### Task
Write the next part of the news report about Nigeria's security alert after the Damaturu bombings, picking up after its final sentence.

[Opening Document segment section]

Nigeria was on high alert after the United States warned of fresh attacks following a wave of deadly blasts claimed by Islamists that killed 150 people in the northeast of the country.
Friday's attacks in the city of Damaturu were among the deadliest ever carried out by Boko Haram, an Islamist sect based in the north of Africa's most populous country.
The US embassy in Nigeria warned the sect could next strike hotels and other targets in the capital Abuja during the Muslim holiday of Eid al-Adha.
"Following the recent Boko Haram, aka Nigerian Taliban, attacks in Borno and Yobe State, the US embassy has received information that Boko Haram may plan to attack several locations and hotels in Abuja," the embassy said.
Security was stepped up in Abuja, which has been a target of past attacks, including an August 26 suicide bomb at the UN headquarters which claimed 24 lives.
Embassy staff were told to avoid the venues and US citizens were urged to exercise "additional caution".
As well as normal in-house security checks, police were also deployed to the hotels, while armed soldiers stopped cars driving close to the hotels in the capital and searched their bonnets and trunks.
The country's state security services played down the latest threat, arguing that police had been on high alert for three months.
"The current threat of attack on the three hotels in Abuja is not news, and for over three months the security services have taken pro-active measures to protect the designated critical facilities and others," the president's security advisor, Andrew Azazi, said in a statement.
Some 13,000 policemen and specialist anti-terror squads were nevertheless deployed to mosques and churches and other locations across Abuja on Sunday, police officials said.
Worshippers were screened by metal detectors before they entered some churches.
The British Foreign Office on Sunday also warned of "a heightened threat of terrorist attacks during the Eid ... weekend across northern states in Nigeria."
It advised British nationals to maintain a "high level of vigilance."
Police have been placed on red alert. "We don't want to take chances, particularly in Abuja," said national police spokesman Yemi Ajayi.
A Western diplomat in the capital said: "Obviously what happened in the last few days, and the US warning, has called for extra monitoring."
In the grief-stricken city of Damaturu where the 150 died, thousands of Muslims gathered for Eid el-Adha prayers at an open ground patrolled by dozens of armed police.

[Closing Document segment section]
[Opening Material provided section]

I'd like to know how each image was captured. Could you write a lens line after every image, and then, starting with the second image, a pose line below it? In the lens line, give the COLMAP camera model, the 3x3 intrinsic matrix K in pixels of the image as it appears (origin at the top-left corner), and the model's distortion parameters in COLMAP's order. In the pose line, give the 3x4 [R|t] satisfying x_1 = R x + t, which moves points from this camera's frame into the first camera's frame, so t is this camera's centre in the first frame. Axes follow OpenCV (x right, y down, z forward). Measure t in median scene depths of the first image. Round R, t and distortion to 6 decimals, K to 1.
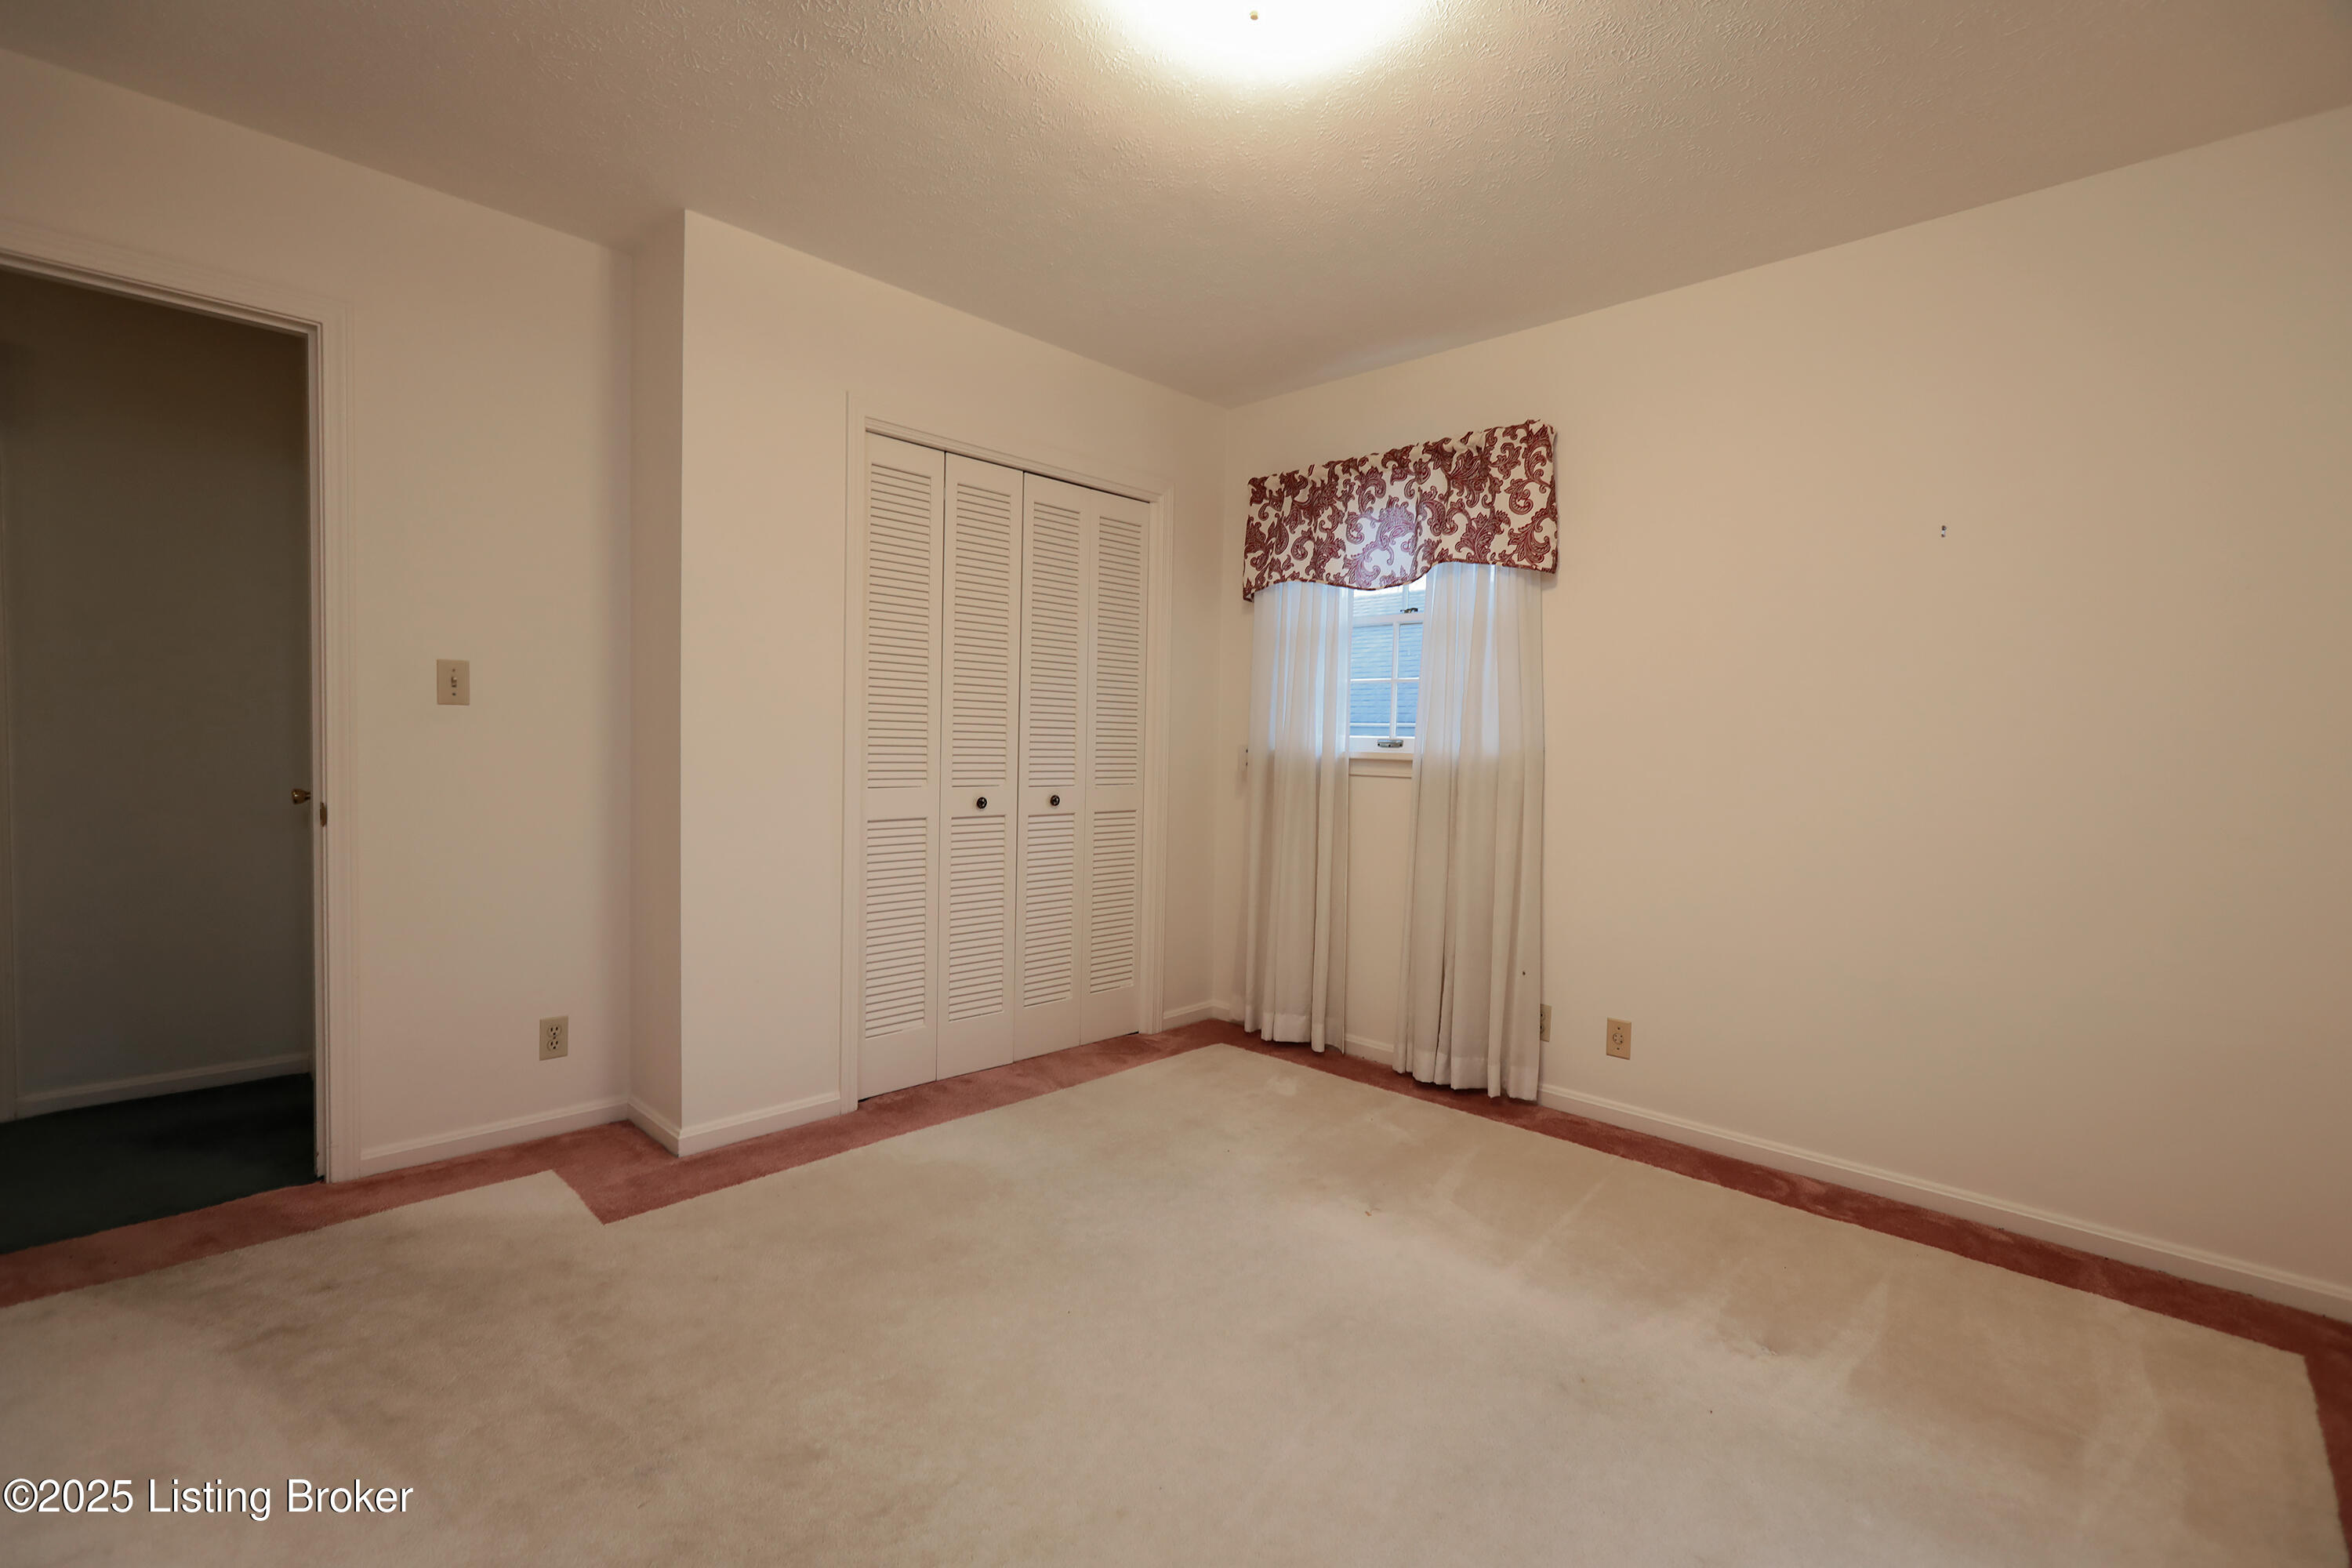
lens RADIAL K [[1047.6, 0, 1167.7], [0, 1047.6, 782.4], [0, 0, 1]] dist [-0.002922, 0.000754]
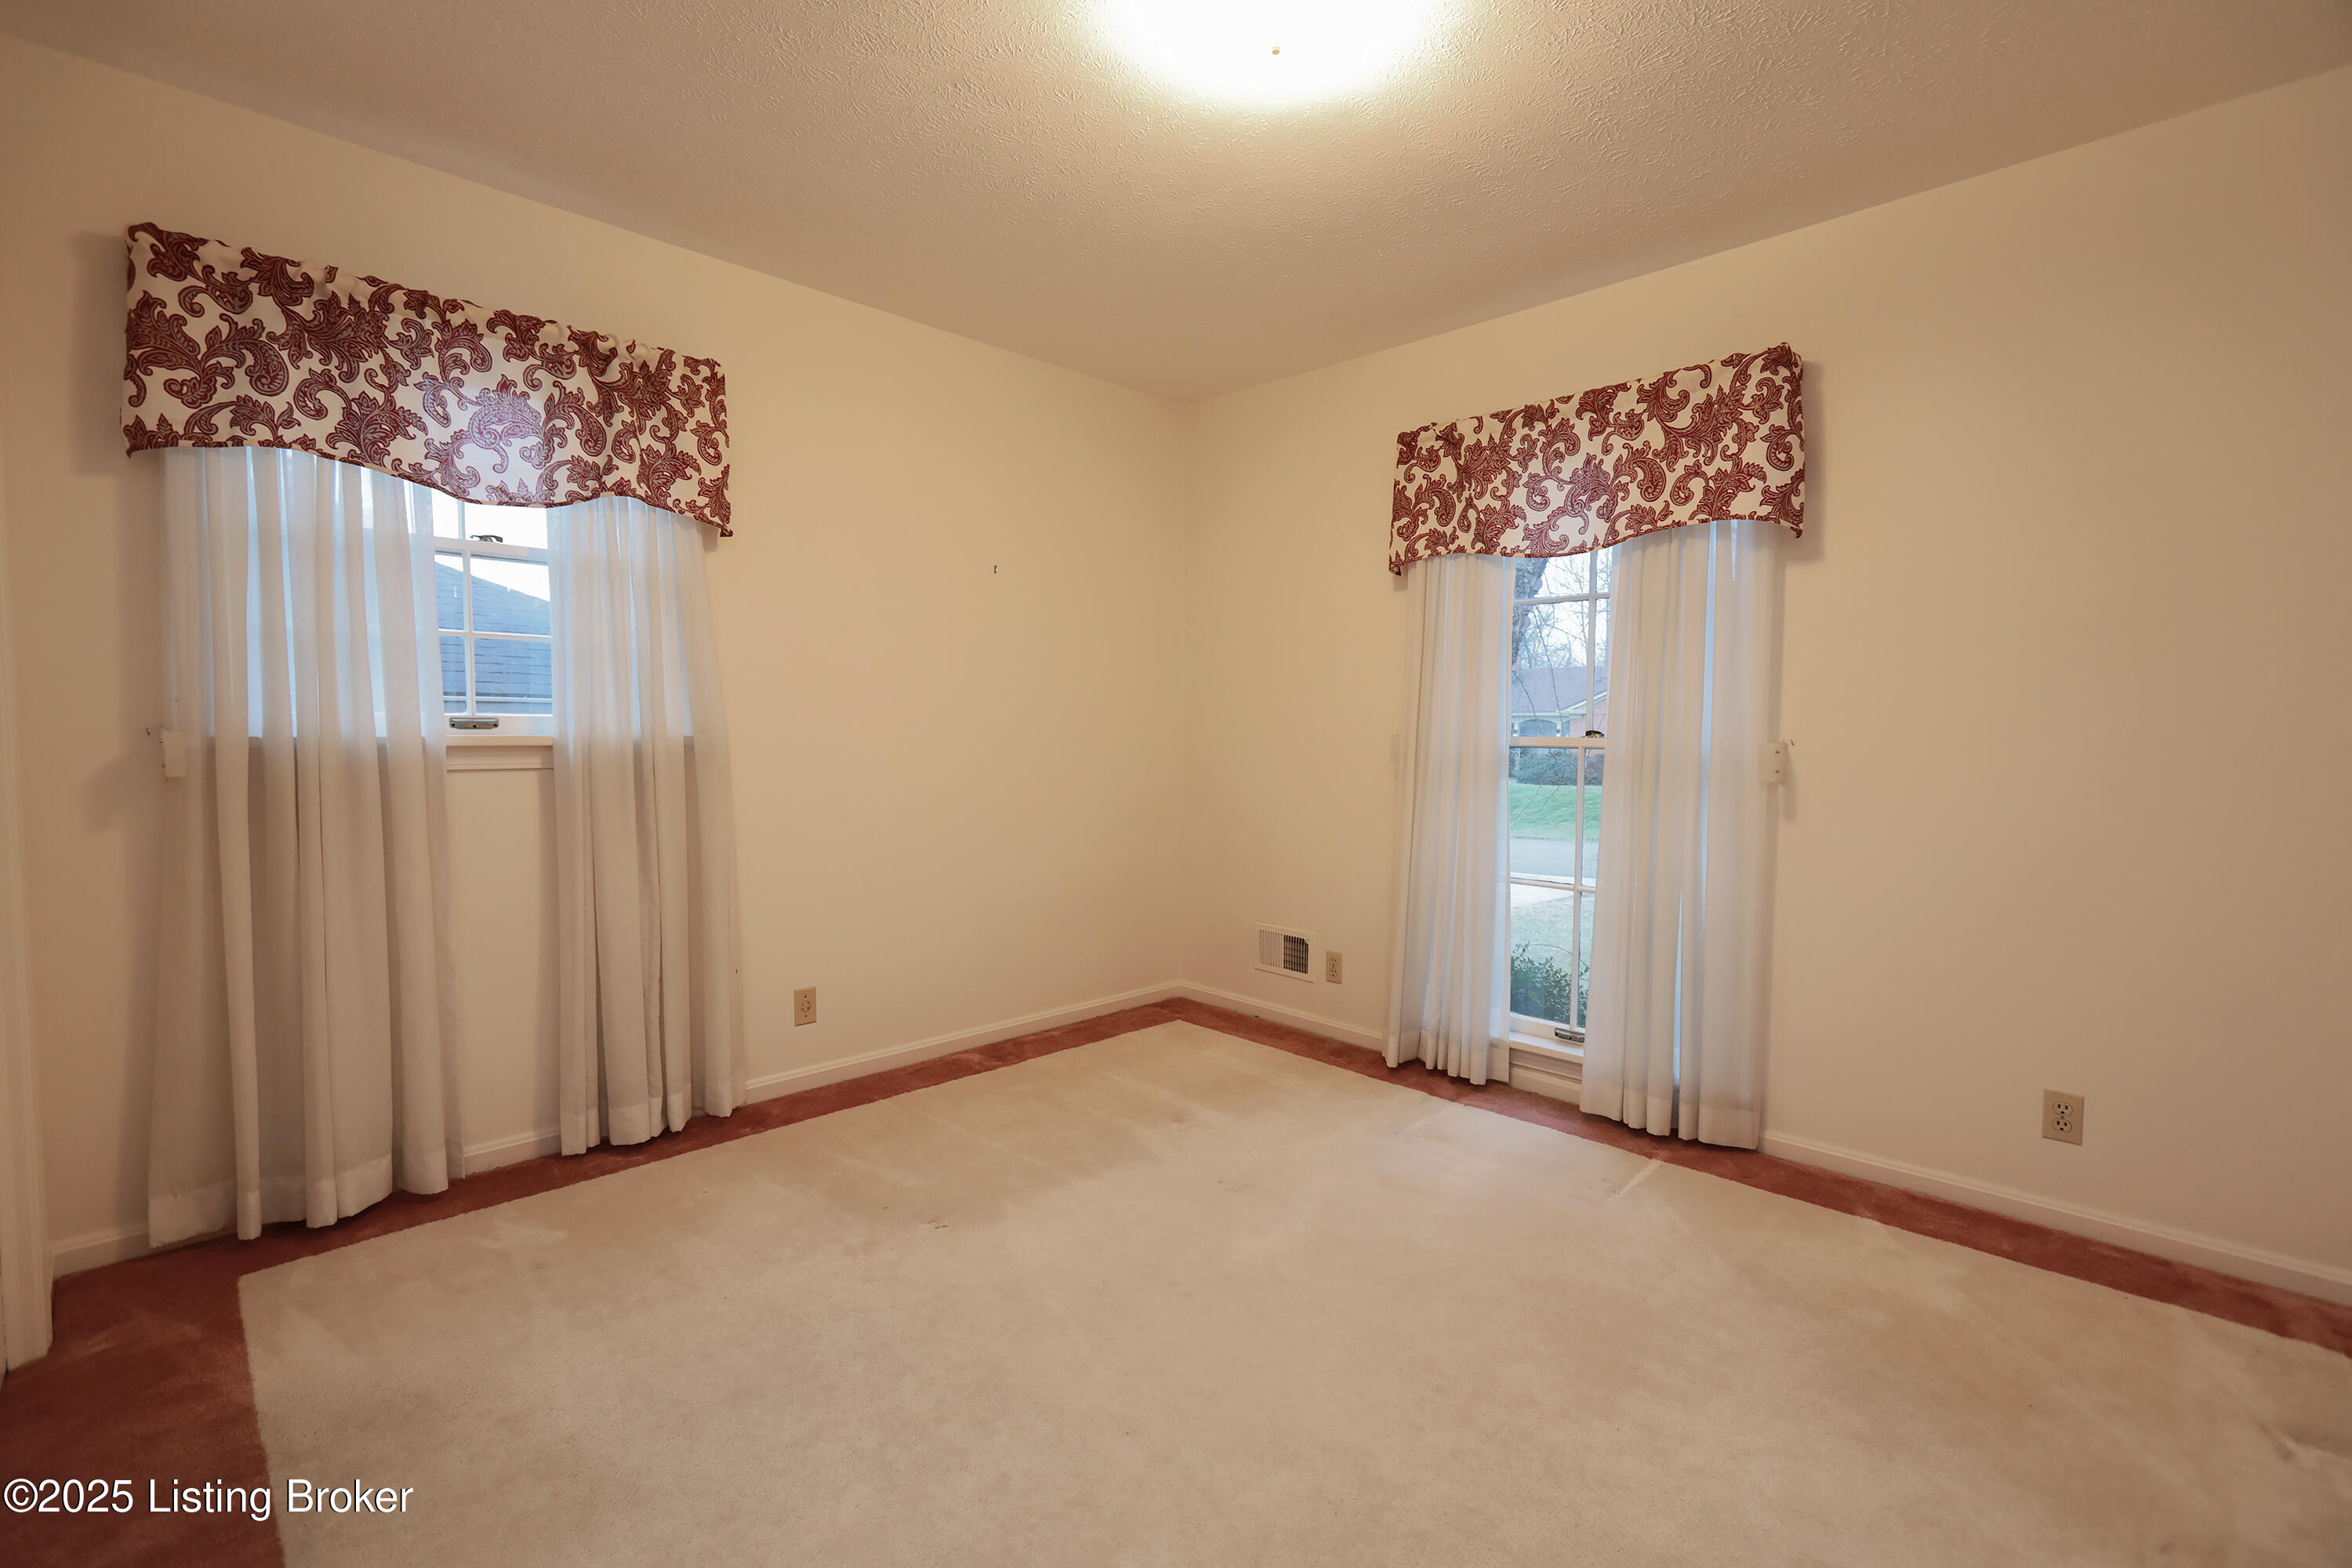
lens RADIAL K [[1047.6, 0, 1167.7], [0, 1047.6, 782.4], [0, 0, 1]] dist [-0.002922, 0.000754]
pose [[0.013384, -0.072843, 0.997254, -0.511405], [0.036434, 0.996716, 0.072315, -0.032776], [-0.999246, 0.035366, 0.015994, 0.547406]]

[Closing Material provided section]
[Opening Material provided section]

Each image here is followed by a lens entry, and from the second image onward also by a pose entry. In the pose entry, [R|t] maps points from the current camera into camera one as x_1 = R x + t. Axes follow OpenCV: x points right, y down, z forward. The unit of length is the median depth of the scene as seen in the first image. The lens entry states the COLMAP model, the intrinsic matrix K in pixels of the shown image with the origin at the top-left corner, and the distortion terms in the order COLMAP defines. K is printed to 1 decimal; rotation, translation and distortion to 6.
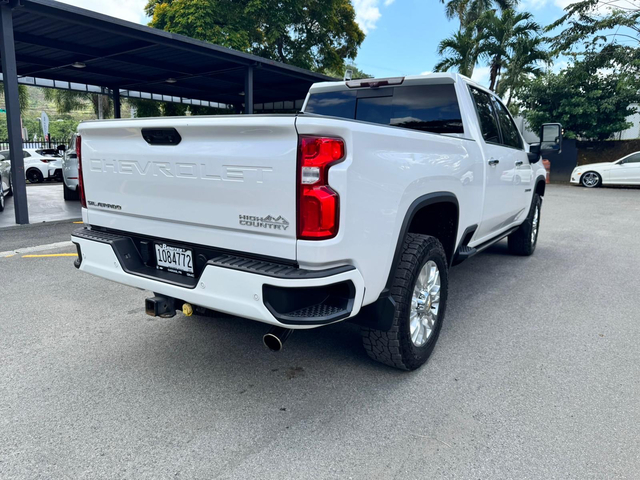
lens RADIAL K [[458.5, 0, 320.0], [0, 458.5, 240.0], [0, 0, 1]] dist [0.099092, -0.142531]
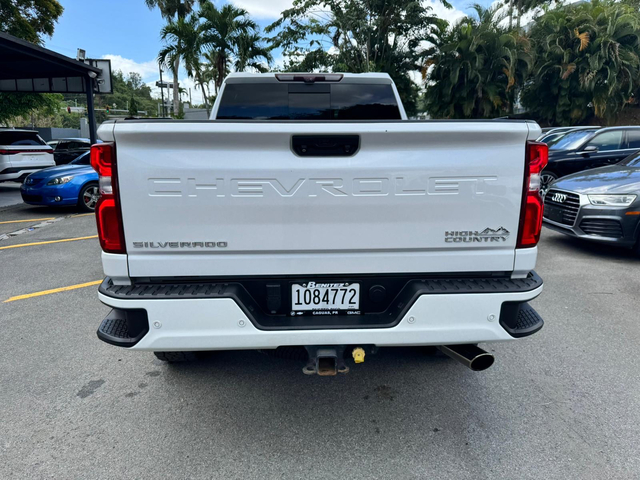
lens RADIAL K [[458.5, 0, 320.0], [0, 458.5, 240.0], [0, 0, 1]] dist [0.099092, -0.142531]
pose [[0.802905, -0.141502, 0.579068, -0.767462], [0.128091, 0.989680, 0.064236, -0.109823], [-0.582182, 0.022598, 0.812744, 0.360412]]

[Closing Material provided section]

### Exercise result
Celebrations in the sleepy city, which is under a curfew, were low key and on Monday its streets were almost deserted and businesses shut. Some people went to a hospital morgue to collect the remains of their loved ones for burial.
President Goodluck Jonathan, who described the wave of gun and bomb attacks in the capital of Yobe state as "heinous", appealed to Muslims to pray for peace as they marked Eid, which ended at sundown on Monday.
Ekmeleddin Ihsanoglu, chief of the world's largest pan-Islamic body the Organisation of Islamic Cooperation, "strongly condemned the terrorist attacks" describing them as "criminal ... contrary to all human values and the noble Islamic values."
EU foreign policy chief Catherine Ashton sharply condemned the "brutal attacks" adding: "Such mindless and heinous acts cannot under any circumstances be justified."
While churches and police were among the initial targets, gunmen fired indiscriminately in the streets. Muslims and Christians alike were among those killed.
Militants from Boko Haram, whose name means "Western Education Is Sin" in the regional Hausa language, have in the past targeted police and military, community and religious leaders, as well as politicians.
The latest attacks point to the group's growing determination to take on the government.
"The truth of the matter is we are (now) faced with armed insurgency," said northern-based rights activist Shehu Sani, of the Civil Rights Congress group.
Boko Haram has claimed to be fighting for the establishment of an Islamic state in Nigeria, whose 160 million population is roughly divided in half between Christians and Muslims.